What is expected
Locate each line in the data below that contains the word "form" and copy it out. Case counts.

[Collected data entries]
>> begin

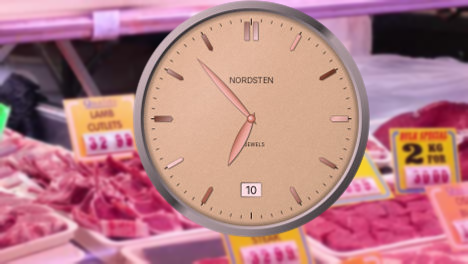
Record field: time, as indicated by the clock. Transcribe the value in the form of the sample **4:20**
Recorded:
**6:53**
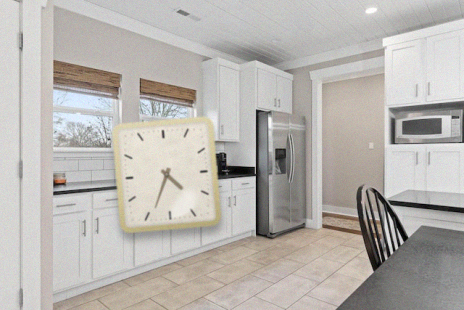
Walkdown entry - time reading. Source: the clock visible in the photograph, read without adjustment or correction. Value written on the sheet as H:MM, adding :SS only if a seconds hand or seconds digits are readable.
4:34
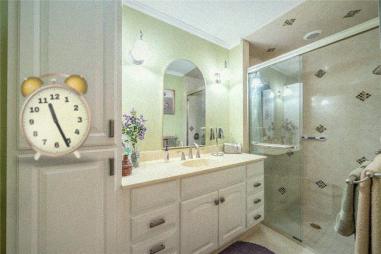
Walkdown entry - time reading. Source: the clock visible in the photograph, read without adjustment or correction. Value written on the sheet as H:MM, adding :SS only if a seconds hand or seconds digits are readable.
11:26
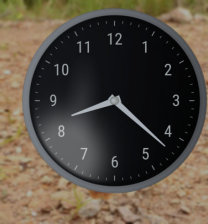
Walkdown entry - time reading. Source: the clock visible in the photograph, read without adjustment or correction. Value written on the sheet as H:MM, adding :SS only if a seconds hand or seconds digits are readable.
8:22
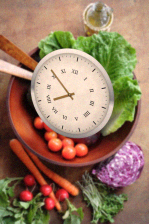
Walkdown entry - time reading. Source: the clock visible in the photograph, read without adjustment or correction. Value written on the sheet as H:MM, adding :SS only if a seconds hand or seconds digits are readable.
7:51
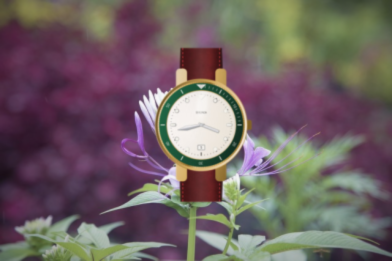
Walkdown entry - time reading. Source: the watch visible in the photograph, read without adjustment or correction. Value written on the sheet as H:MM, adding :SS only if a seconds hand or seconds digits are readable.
3:43
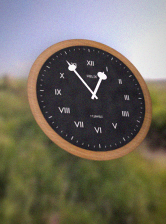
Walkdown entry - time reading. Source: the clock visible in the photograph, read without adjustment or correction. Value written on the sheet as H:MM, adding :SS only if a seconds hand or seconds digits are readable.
12:54
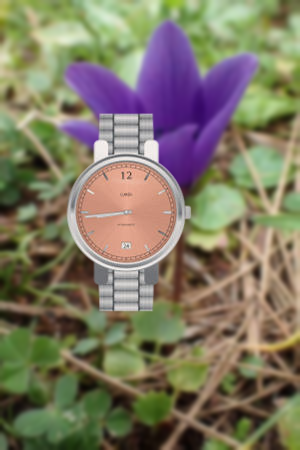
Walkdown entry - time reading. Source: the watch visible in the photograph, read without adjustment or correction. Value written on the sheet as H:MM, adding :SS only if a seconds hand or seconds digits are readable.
8:44
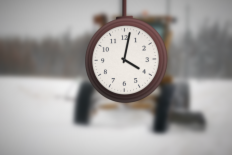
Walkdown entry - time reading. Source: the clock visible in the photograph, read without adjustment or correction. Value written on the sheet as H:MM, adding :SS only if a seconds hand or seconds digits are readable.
4:02
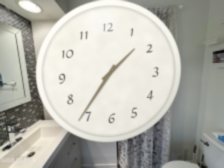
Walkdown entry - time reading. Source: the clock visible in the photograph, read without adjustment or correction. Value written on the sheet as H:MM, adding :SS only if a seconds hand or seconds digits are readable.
1:36
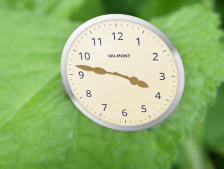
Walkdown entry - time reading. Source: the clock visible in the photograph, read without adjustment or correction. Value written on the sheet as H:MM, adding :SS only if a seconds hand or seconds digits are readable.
3:47
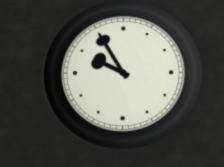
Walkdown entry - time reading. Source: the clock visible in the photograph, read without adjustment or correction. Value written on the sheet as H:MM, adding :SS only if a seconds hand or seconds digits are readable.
9:55
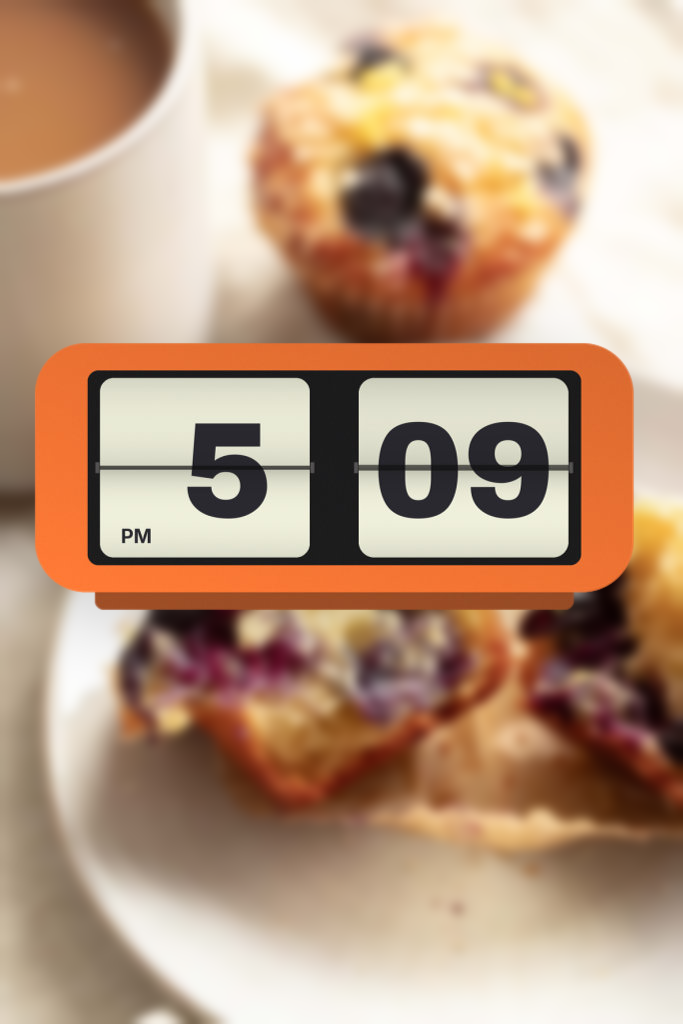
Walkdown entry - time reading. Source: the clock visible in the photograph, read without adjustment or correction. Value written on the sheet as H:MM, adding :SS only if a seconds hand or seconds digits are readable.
5:09
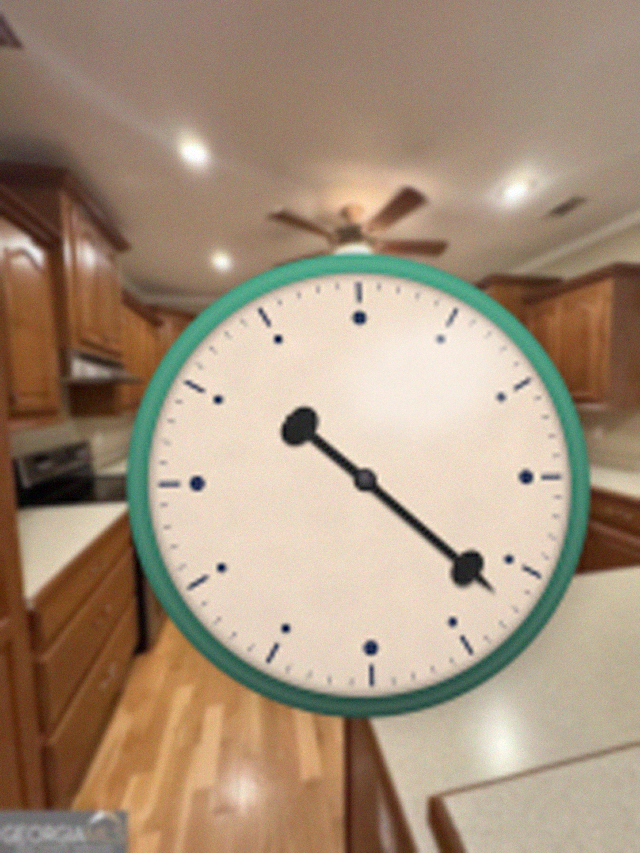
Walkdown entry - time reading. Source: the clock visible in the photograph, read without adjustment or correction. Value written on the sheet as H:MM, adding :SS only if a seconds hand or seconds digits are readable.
10:22
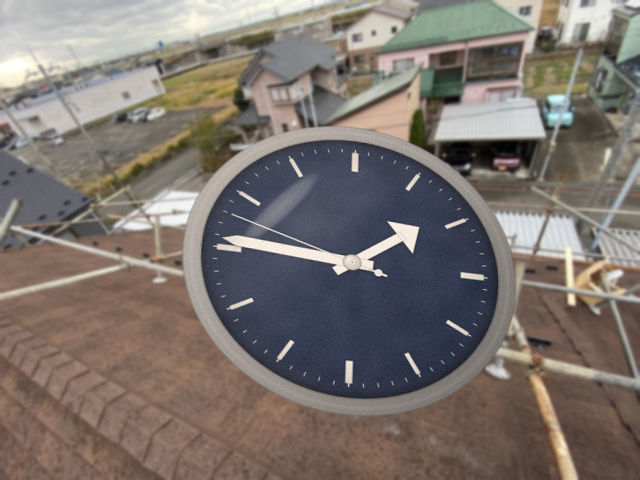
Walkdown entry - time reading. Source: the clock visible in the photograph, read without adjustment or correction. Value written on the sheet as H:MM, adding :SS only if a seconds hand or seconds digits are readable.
1:45:48
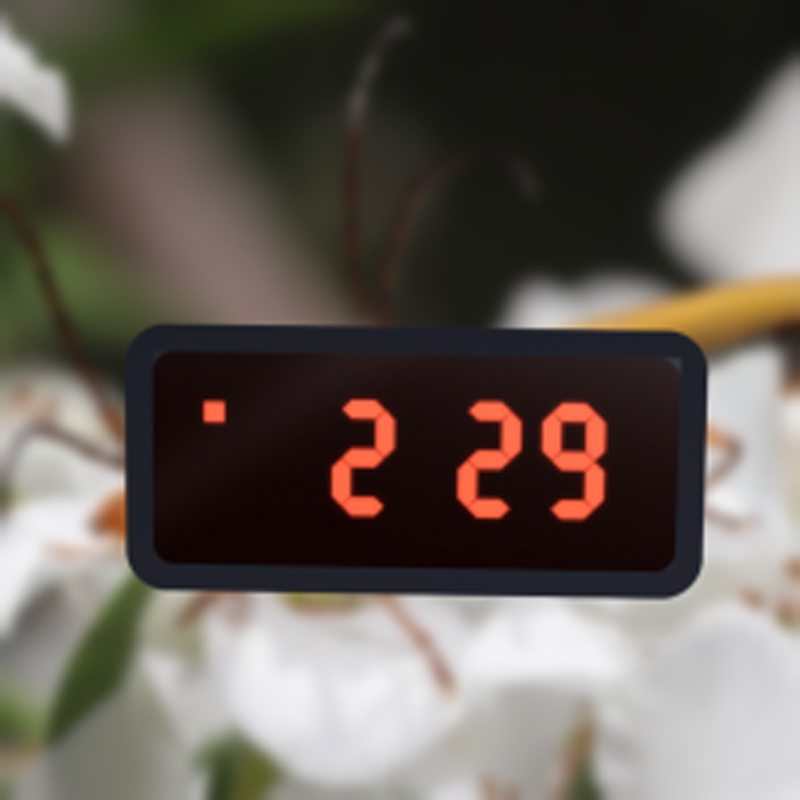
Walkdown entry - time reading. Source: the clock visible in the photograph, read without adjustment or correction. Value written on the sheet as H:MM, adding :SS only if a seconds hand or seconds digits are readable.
2:29
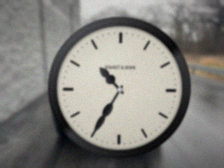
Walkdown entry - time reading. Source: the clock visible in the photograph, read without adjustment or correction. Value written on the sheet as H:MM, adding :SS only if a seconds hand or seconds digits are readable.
10:35
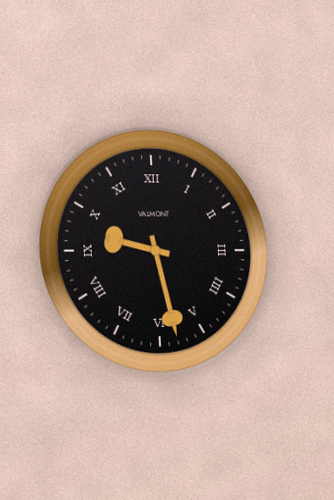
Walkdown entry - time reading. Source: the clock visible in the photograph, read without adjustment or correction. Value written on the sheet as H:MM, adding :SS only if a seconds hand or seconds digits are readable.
9:28
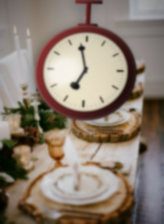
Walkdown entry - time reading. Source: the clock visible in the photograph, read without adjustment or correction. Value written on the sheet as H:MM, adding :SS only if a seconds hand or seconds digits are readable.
6:58
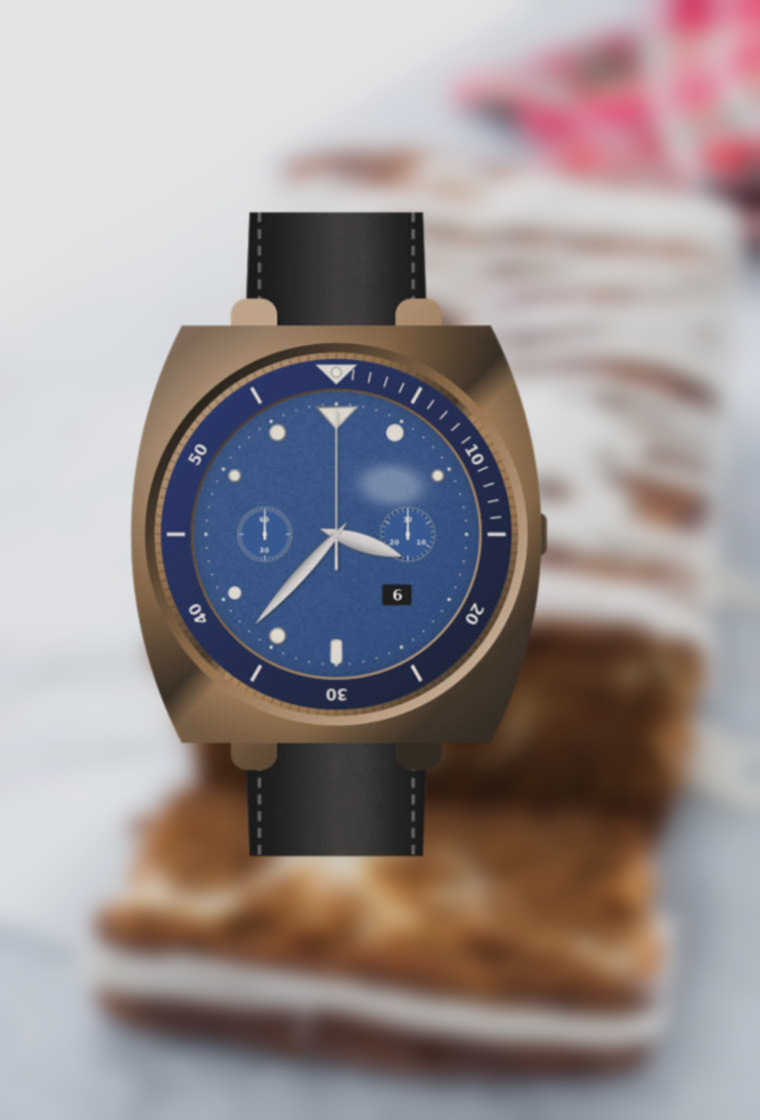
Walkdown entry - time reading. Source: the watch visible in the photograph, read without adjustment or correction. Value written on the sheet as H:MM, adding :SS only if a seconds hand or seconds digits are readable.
3:37
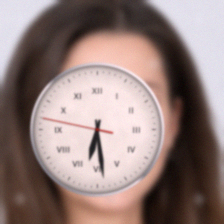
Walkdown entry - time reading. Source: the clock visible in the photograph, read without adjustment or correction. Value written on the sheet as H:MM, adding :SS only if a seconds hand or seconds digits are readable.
6:28:47
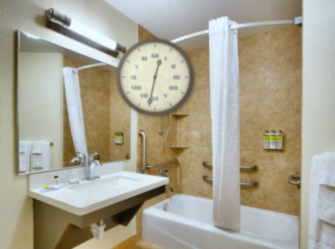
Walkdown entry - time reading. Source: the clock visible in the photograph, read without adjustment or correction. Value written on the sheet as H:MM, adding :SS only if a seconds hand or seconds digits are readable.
12:32
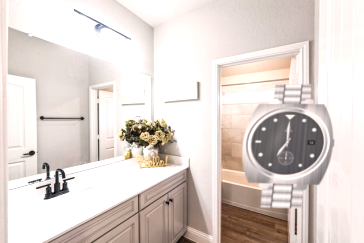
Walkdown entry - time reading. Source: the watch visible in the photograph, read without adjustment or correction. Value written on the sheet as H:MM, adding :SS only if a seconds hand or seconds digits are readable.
7:00
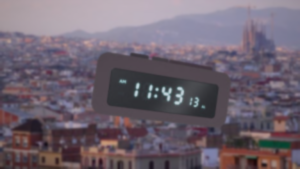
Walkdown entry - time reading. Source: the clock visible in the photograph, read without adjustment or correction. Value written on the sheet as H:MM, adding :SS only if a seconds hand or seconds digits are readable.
11:43
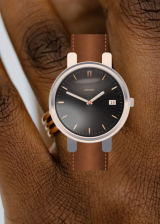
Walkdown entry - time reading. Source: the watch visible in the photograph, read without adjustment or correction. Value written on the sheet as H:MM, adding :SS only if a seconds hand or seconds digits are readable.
1:49
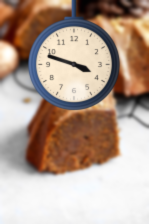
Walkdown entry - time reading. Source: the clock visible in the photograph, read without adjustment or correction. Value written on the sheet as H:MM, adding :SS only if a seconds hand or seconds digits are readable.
3:48
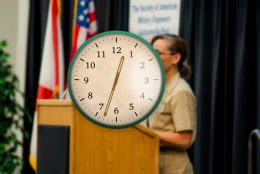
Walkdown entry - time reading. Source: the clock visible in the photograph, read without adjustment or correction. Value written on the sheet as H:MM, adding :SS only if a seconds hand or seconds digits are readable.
12:33
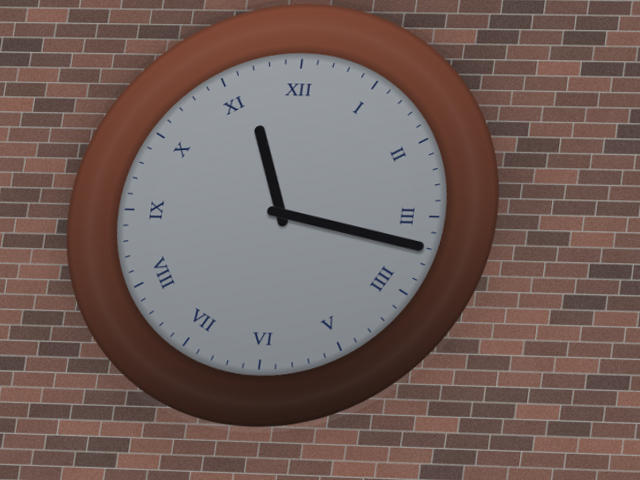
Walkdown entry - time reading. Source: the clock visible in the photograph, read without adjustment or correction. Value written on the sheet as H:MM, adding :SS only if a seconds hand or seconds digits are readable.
11:17
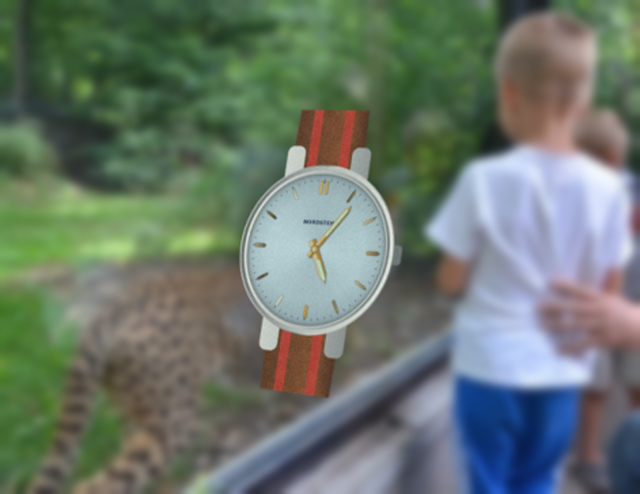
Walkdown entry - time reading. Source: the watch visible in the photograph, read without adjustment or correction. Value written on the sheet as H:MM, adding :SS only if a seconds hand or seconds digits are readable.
5:06
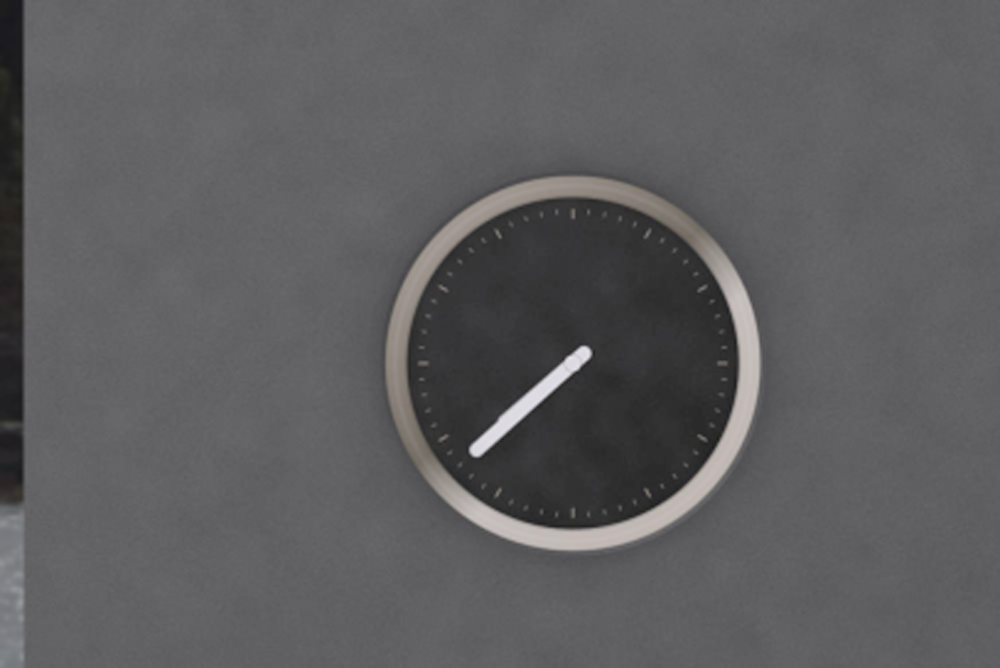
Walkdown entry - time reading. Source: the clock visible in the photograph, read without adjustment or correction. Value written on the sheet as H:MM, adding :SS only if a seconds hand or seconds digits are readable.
7:38
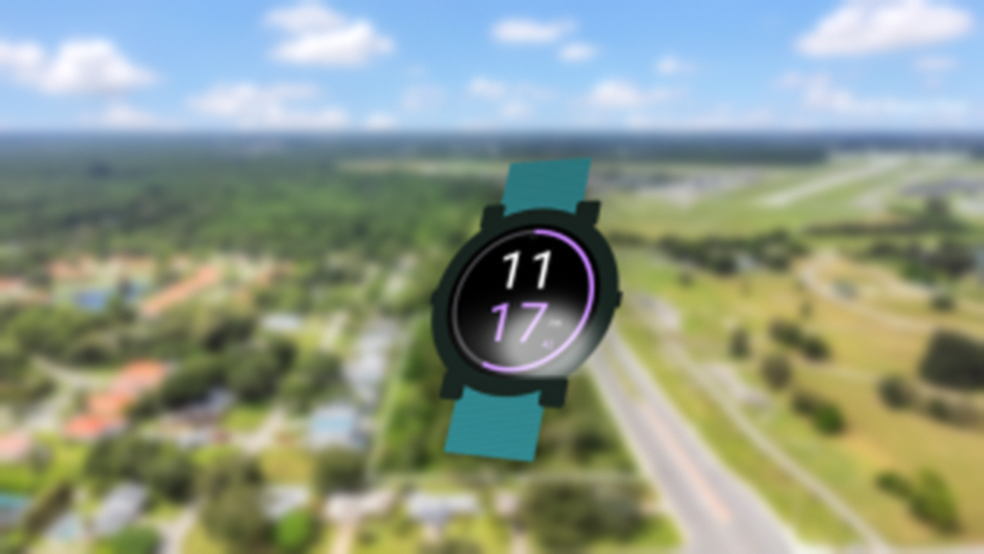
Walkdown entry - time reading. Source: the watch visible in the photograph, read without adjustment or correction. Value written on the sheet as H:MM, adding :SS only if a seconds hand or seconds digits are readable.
11:17
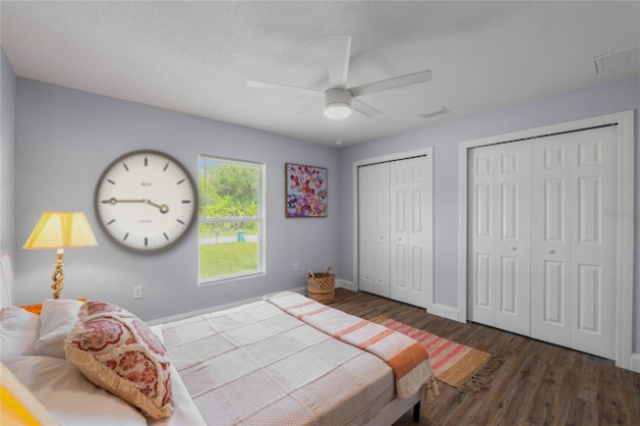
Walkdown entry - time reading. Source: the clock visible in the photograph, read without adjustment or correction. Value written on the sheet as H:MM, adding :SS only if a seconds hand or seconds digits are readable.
3:45
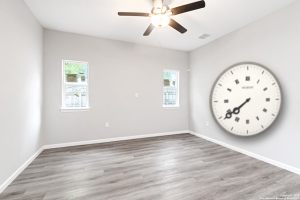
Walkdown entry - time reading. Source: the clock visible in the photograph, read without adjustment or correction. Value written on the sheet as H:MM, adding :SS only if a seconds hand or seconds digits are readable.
7:39
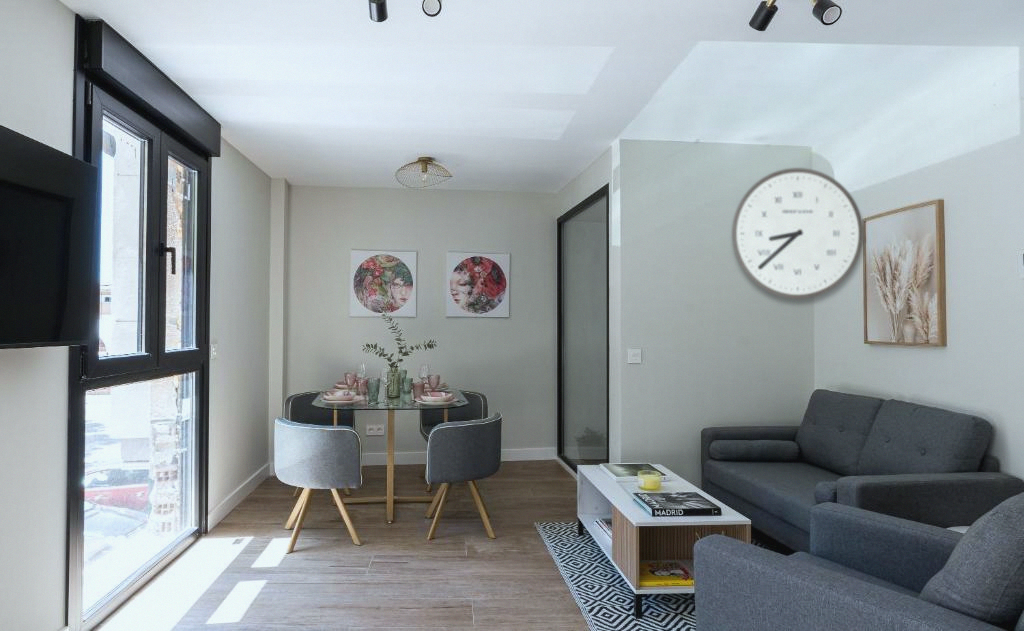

>> end

Written reply
Record field: time, as indicated by the clock. Transcribe the value in the form of the sample **4:20**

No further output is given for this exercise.